Each chunk needs two complementary indexes:

  1. Embedding (E5 multilingual, passage: prefix) → HNSW for semantic search.
  2. tsvector (english config for EN books) → GIN for keyword search.
async def upsert_chunk(session, chunk, embedding):
    tsv = await session.execute(
        text("SELECT to_tsvector('english', :content)"),
        {"content": chunk["content"]},
    )
    row = BookChunk(
        content=chunk["content"],
        chapter=chunk["chapter"],
        page=chunk["page"],
        embedding=embedding,
        tsv=tsv.scalar(),
    )
    session.add(row)

Without tsvector at ingest, hybrid search at query time is impossible — you rely only on semantic paraphrase and lose acronyms.
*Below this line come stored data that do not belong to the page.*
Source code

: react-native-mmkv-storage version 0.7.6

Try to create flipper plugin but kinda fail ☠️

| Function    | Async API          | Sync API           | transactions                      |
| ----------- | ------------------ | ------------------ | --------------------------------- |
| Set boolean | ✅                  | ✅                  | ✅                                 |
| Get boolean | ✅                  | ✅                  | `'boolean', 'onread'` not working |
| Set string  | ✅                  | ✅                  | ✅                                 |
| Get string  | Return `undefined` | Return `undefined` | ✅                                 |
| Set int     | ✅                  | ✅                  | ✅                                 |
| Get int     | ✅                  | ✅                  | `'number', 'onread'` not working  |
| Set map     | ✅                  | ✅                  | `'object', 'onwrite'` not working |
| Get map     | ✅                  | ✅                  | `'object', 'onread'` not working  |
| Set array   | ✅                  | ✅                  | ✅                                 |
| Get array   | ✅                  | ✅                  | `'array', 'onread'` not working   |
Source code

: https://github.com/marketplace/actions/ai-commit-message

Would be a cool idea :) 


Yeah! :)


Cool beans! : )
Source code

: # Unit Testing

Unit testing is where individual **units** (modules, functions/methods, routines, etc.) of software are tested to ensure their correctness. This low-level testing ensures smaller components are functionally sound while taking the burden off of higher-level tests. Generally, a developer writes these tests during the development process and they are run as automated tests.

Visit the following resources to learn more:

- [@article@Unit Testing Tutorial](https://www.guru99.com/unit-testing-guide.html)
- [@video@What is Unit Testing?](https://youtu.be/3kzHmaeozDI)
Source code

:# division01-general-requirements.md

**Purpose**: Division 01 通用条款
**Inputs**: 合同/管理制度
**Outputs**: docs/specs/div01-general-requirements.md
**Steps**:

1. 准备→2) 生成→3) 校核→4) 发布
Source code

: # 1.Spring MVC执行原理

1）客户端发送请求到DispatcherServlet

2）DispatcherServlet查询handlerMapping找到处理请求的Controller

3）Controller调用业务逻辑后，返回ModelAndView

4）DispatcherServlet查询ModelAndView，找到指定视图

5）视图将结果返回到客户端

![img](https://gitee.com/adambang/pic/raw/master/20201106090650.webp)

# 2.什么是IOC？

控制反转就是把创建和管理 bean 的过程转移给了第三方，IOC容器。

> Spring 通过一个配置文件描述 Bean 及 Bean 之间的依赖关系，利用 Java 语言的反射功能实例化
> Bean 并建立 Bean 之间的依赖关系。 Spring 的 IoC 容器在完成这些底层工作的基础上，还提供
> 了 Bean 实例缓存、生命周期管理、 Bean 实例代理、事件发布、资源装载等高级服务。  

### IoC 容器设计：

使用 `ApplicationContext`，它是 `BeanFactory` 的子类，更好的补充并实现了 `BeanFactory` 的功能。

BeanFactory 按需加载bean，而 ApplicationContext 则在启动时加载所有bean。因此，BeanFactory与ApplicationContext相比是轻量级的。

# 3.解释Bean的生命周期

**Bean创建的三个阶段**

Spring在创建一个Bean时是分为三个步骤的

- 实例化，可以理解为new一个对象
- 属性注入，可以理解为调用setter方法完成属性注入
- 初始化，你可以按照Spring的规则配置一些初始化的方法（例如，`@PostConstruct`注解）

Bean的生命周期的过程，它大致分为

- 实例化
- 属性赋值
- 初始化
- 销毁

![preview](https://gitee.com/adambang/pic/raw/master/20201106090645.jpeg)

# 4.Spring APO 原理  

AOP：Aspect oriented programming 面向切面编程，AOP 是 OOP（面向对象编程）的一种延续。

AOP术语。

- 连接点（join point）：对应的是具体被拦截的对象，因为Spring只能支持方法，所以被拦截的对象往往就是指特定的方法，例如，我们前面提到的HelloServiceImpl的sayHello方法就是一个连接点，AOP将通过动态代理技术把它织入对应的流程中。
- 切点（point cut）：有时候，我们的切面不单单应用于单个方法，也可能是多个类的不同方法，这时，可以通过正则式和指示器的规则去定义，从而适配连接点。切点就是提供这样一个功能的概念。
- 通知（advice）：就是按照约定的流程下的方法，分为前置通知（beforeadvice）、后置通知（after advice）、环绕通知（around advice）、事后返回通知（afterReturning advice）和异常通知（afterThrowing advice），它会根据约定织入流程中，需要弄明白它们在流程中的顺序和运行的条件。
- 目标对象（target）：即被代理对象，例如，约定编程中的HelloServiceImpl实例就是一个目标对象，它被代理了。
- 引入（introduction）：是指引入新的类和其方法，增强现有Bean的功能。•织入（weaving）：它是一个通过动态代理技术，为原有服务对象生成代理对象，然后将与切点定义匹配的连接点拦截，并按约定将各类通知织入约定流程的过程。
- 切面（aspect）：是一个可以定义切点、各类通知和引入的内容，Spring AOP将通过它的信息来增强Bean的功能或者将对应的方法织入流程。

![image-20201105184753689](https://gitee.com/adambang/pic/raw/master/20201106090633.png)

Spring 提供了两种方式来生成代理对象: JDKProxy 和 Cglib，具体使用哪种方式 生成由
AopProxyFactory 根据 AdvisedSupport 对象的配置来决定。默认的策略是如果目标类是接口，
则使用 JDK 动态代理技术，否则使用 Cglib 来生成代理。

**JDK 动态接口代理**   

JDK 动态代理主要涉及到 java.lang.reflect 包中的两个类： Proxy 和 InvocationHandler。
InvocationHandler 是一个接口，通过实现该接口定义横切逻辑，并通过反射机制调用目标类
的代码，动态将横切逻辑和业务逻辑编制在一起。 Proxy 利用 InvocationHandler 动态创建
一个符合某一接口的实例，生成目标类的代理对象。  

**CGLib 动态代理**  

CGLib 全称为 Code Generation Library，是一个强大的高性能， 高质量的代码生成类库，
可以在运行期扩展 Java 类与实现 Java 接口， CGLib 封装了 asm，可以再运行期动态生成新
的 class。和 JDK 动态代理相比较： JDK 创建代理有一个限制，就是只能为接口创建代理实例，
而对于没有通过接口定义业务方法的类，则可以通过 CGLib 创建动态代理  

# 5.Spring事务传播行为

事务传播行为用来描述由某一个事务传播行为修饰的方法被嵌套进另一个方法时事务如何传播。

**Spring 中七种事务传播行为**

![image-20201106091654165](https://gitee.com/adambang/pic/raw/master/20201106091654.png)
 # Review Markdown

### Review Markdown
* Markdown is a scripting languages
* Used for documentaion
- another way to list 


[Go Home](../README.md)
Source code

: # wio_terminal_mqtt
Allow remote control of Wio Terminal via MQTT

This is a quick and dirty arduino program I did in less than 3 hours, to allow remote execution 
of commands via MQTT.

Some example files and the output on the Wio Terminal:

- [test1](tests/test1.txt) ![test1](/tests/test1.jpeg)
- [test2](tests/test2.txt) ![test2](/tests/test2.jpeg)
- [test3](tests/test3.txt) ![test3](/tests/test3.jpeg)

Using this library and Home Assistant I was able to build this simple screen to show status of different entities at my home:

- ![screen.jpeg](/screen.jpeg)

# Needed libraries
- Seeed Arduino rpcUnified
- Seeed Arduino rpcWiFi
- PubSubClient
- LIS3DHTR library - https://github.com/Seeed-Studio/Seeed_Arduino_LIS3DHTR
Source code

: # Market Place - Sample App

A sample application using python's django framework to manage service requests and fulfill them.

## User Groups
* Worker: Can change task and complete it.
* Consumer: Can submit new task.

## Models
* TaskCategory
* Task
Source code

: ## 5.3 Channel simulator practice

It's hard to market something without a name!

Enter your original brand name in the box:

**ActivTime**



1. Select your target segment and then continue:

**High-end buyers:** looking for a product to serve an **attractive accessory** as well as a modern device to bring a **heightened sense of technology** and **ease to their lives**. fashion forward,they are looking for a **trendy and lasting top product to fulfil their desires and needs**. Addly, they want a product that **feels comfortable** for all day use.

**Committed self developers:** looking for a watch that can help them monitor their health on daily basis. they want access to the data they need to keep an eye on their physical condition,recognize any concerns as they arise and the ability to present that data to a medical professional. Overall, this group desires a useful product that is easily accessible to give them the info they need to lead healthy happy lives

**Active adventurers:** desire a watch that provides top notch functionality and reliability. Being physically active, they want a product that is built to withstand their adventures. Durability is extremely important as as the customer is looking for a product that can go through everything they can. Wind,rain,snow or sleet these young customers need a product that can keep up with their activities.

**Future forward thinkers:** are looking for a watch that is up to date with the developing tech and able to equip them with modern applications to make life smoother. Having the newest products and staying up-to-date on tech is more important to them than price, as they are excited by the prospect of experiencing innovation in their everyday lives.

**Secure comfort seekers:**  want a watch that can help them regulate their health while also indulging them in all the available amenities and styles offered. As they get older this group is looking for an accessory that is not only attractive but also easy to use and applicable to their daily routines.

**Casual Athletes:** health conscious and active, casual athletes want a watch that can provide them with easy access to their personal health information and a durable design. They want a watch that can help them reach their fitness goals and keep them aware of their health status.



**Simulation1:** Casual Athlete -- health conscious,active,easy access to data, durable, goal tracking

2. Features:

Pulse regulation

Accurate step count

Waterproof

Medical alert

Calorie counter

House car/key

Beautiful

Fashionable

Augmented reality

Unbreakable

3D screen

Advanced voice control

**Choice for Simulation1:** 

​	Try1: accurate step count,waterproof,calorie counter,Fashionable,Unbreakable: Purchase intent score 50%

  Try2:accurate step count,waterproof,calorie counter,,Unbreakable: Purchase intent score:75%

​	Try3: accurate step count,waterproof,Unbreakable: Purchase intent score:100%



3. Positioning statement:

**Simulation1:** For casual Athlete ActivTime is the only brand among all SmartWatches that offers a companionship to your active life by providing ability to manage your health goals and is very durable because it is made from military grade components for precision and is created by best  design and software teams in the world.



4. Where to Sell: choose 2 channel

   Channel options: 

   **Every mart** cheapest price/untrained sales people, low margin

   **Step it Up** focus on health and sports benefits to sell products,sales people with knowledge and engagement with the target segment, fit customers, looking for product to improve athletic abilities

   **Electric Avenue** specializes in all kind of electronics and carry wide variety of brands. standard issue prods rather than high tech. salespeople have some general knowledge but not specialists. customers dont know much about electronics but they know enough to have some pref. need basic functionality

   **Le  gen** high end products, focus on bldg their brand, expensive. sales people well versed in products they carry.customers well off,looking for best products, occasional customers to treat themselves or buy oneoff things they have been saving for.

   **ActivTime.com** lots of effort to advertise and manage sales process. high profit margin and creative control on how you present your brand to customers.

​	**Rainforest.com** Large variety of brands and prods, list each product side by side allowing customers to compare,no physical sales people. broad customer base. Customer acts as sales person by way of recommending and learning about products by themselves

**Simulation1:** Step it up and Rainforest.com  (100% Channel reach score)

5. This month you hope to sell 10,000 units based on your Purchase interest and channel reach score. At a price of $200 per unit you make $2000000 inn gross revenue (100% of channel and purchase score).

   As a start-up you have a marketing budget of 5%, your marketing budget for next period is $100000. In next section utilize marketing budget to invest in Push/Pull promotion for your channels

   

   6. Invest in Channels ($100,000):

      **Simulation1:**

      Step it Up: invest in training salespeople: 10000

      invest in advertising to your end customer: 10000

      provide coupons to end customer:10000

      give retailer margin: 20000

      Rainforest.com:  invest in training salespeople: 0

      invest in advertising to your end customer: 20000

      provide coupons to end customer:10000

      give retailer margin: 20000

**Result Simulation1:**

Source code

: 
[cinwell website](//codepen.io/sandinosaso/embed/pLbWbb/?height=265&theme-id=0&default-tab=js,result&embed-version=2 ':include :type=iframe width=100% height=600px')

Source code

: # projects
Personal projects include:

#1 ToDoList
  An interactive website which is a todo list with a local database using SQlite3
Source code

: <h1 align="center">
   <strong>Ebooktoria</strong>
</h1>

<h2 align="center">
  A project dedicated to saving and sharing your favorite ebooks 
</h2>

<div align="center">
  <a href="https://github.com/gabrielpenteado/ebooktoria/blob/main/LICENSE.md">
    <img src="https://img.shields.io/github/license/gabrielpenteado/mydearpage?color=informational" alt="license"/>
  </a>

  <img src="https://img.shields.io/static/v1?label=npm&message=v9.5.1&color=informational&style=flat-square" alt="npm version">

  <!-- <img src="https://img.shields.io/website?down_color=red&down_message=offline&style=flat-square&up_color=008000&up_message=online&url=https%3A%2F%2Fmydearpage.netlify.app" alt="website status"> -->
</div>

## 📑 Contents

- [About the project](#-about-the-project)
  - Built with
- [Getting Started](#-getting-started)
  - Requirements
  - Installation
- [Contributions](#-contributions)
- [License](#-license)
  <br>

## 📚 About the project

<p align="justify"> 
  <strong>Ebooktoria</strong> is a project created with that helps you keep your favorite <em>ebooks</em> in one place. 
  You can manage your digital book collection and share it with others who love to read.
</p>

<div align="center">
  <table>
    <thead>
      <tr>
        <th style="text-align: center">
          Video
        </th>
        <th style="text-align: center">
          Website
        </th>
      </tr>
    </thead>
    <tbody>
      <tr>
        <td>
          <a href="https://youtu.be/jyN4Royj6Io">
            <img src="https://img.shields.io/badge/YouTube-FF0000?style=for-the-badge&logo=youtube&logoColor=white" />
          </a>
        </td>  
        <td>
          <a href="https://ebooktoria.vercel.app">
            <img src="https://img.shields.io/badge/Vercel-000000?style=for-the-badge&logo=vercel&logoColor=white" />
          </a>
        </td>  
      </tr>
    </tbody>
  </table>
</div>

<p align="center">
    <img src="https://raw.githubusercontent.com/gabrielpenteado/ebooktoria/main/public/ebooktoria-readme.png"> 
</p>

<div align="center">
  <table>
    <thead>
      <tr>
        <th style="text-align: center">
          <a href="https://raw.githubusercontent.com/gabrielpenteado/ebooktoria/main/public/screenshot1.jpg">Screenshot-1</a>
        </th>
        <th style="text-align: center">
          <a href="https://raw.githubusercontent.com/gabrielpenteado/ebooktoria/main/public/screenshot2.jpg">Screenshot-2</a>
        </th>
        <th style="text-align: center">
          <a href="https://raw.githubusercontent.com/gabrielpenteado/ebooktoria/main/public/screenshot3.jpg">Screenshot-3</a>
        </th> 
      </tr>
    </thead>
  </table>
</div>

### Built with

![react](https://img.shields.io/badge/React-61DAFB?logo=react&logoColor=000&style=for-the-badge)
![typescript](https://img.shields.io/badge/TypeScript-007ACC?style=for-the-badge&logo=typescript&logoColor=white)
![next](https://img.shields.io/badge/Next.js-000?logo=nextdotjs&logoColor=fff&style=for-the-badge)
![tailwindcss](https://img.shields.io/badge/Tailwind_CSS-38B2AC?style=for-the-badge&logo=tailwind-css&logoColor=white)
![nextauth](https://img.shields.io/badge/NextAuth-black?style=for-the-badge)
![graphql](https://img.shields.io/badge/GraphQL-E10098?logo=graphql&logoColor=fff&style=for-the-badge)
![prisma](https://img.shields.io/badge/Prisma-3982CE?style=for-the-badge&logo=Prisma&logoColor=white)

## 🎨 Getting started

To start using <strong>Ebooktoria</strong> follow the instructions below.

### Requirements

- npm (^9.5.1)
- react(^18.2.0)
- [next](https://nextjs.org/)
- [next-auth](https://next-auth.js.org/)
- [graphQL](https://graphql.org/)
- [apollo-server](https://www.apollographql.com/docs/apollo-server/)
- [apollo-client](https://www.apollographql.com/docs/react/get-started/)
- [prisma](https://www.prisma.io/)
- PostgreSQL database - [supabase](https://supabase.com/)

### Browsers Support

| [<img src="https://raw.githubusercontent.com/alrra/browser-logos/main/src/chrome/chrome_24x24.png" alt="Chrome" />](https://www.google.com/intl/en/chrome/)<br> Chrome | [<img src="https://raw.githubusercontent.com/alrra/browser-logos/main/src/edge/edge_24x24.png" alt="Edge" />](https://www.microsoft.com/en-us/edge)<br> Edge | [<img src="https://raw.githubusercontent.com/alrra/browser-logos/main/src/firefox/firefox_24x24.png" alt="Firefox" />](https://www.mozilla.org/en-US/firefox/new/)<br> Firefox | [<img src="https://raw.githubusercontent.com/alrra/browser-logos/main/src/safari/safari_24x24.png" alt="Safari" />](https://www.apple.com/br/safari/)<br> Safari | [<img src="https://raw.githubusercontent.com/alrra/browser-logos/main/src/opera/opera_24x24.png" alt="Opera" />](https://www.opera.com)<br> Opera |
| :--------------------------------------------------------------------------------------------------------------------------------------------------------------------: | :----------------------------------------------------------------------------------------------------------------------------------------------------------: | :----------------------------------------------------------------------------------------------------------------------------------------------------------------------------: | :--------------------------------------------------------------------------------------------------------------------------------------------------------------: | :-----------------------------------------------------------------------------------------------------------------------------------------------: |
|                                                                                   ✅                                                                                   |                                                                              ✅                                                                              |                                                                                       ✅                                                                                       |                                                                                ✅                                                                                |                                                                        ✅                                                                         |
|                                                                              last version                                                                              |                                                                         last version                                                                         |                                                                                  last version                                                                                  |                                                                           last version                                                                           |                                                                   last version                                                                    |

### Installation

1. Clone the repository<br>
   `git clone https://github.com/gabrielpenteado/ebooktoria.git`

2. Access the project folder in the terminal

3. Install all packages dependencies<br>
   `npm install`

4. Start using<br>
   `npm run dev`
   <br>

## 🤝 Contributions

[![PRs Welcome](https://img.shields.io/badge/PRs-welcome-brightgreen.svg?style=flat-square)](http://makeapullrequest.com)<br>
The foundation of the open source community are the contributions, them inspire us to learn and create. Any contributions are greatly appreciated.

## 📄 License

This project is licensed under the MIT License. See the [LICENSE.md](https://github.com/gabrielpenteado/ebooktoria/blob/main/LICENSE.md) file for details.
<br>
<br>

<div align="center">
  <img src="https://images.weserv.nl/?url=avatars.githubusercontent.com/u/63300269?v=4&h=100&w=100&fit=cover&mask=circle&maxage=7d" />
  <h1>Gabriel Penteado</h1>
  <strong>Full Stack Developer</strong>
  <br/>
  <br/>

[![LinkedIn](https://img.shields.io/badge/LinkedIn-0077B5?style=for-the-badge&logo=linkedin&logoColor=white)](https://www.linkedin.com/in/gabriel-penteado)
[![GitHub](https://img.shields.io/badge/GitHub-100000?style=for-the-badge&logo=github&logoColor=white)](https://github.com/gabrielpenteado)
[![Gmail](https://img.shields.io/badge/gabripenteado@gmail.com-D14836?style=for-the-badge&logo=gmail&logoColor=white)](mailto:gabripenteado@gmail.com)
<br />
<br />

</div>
Noise filters before indexing

TOC chunks, index pages, and copyright lines pollute the index. Heuristic gates at ingest (TOC line regex with ...., index lines like term, 42) and at runtime (filter_book_noise) prevent garbage from dominating top-k.

Measuring impact

Golden set with technical queries + expected keywords. Metrics:

  • Precision@K: does the keyword appear in top-K chunks?
  • Context recall: do chunk terms appear in the generated draft?

Change chunk size by ±500 chars, re-ingest, compare MRR. Chip Huyen (p. 285) treats indexing and retrieval eval as an iterative cycle — not a one-shot.

Conclusion

Chunking is not an ingest detail — it is an architecture decision. Start with Markdown sections + 2000/200, index embedding and tsvector together, filter noise, measure recall. Only then move to hybrid fusion and rerank.

Technical references

  • Chip Huyen, AI Engineering (p. 118) — retrieval quality and chunking as RAG bottleneck.
  • Chip Huyen, AI Engineering (p. 285) — indexing and iterative retrieval evaluation.
  • Unlocking Data with Generative AI and RAG (p. 307) — semantic units and chunk strategies.
  • LLM Design Patterns (p. 414) — RAG with provenance metadata and rerank.